**TO-DO ITEM A:** Reproduce the passage on DDPM time embedding in full, word for word.

**GIVEN TEXT:**
-- Opening Marker --

In DDPM, the time embedding is used to encode the time step information into the model. We use a common approach called sinusoidal positional encoding. For each time step $t$, we calculate the time embedding $emb$ as:

$$ emb(t, 2i) = \sin\left(\frac{t}{10000^{2i/d}}\right)\\ emb(t, 2i+1) = \cos\left(\frac{t}{10000^{2i/d}}\right) $$

where $i$ is the dimension index and $d$ is the dimension of the time embedding. The time embedding is then used to modulate the residual connection in the resnet block.

# time embedding layer
class TimeEmbedding(nn.Module):
    # time embedding maps (t,)->(t, time_embd_dim)
    # sinusoildal position embedding
    def __init__(self, time_embd_dim) -> None:
        super().__init__()
        self.time_embd_dim = time_embd_dim

    def forward(self, t: torch.Tensor):
        # t: (batch_size, 1)

-- Closing Marker --

**TO-DO ITEM B:** From the listing, output each line as a string in a JSON list, starting at the line containing "Does any single" and ending with the last line of the listing. Skip blank lines, and leave out the picture lines.

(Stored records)
-- Opening Marker --

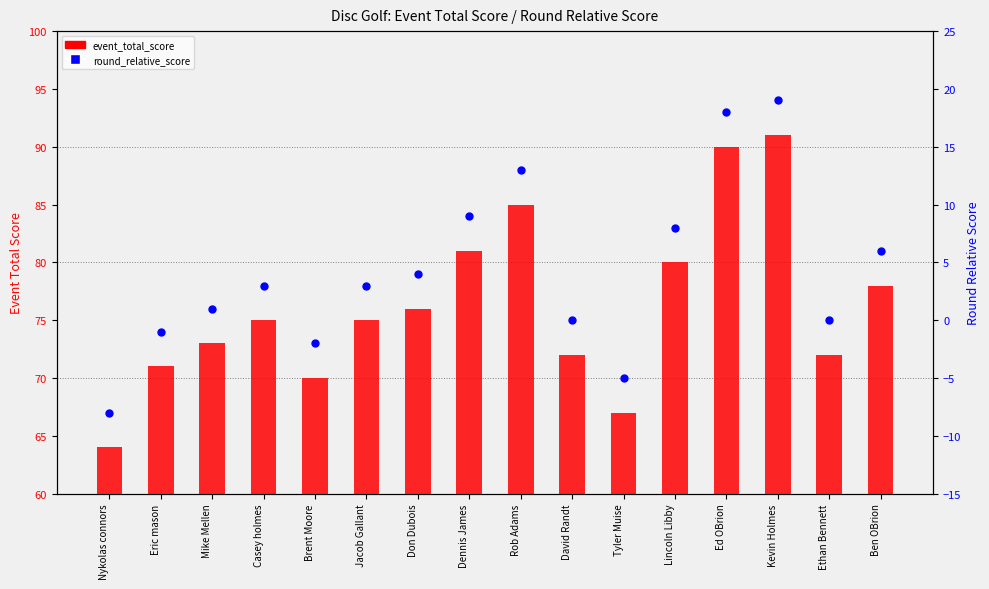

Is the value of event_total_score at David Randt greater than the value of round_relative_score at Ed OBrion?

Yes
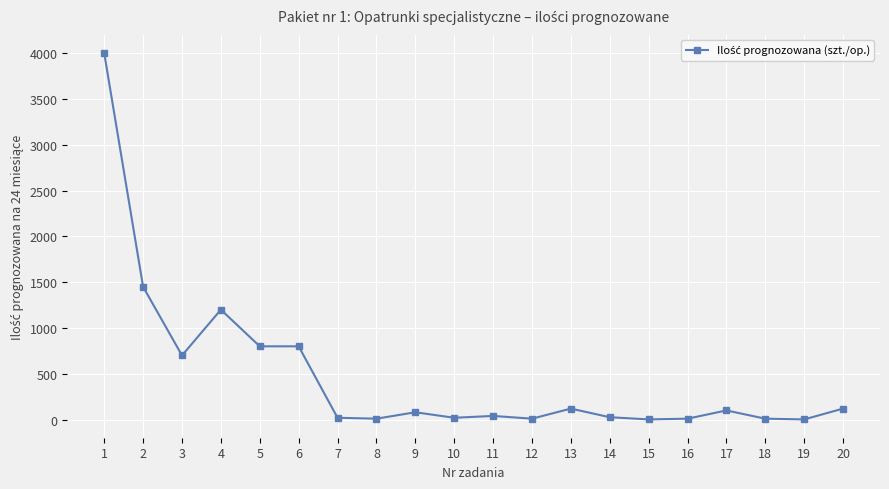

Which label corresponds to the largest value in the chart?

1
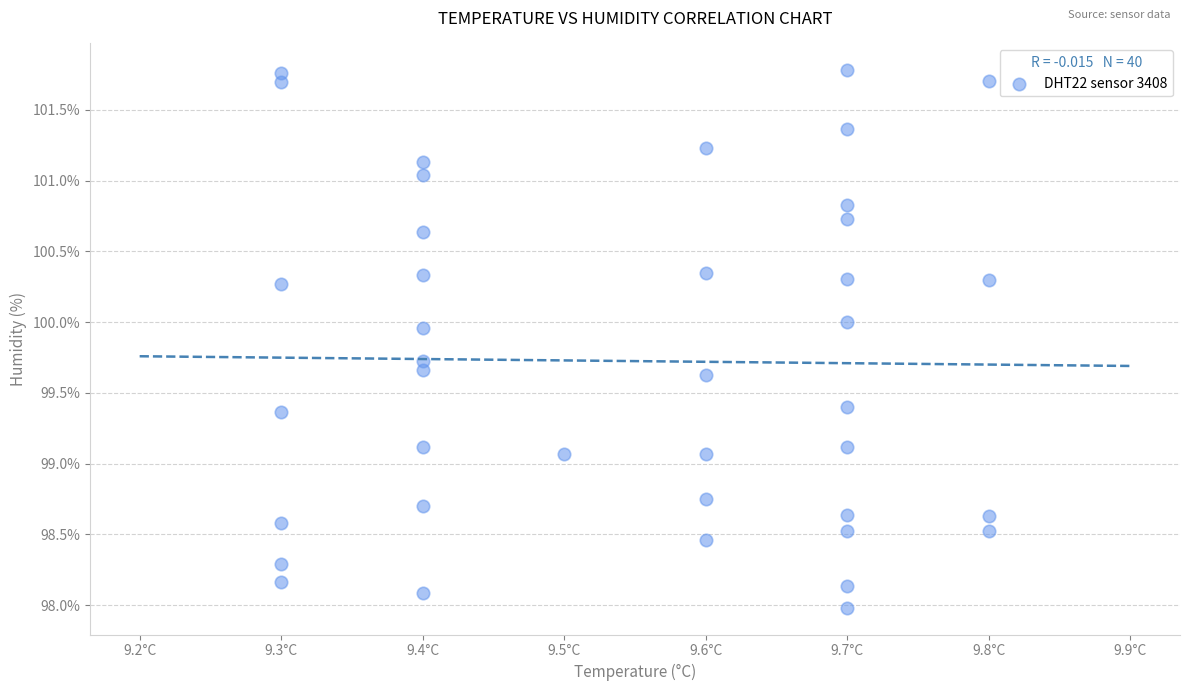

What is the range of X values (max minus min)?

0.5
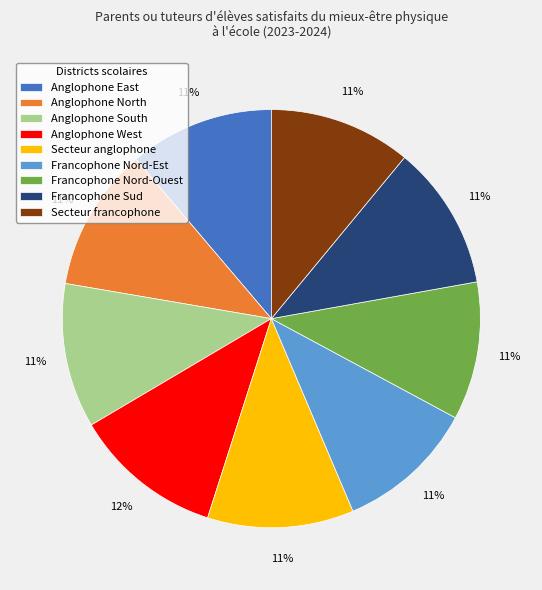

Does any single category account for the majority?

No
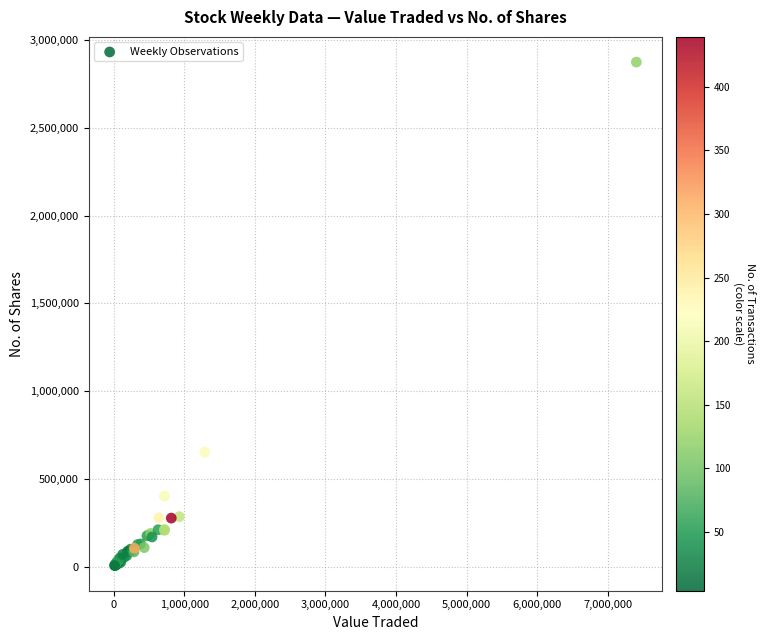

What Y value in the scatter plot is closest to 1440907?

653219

-- Closing Marker --

**RESULT A:**
In DDPM, the time embedding is used to encode the time step information into the model. We use a common approach called sinusoidal positional encoding. For each time step $t$, we calculate the time embedding $emb$ as:

$$ emb(t, 2i) = \sin\left(\frac{t}{10000^{2i/d}}\right)\\ emb(t, 2i+1) = \cos\left(\frac{t}{10000^{2i/d}}\right) $$

where $i$ is the dimension index and $d$ is the dimension of the time embedding. The time embedding is then used to modulate the residual connection in the resnet block.

# time embedding layer
class TimeEmbedding(nn.Module):
    # time embedding maps (t,)->(t, time_embd_dim)
    # sinusoildal position embedding
    def __init__(self, time_embd_dim) -> None:
        super().__init__()
        self.time_embd_dim = time_embd_dim

    def forward(self, t: torch.Tensor):
        # t: (batch_size, 1)

**RESULT B:**
[
  "Does any single category account for the majority?",
  "No",
  "What Y value in the scatter plot is closest to 1440907?",
  "653219"
]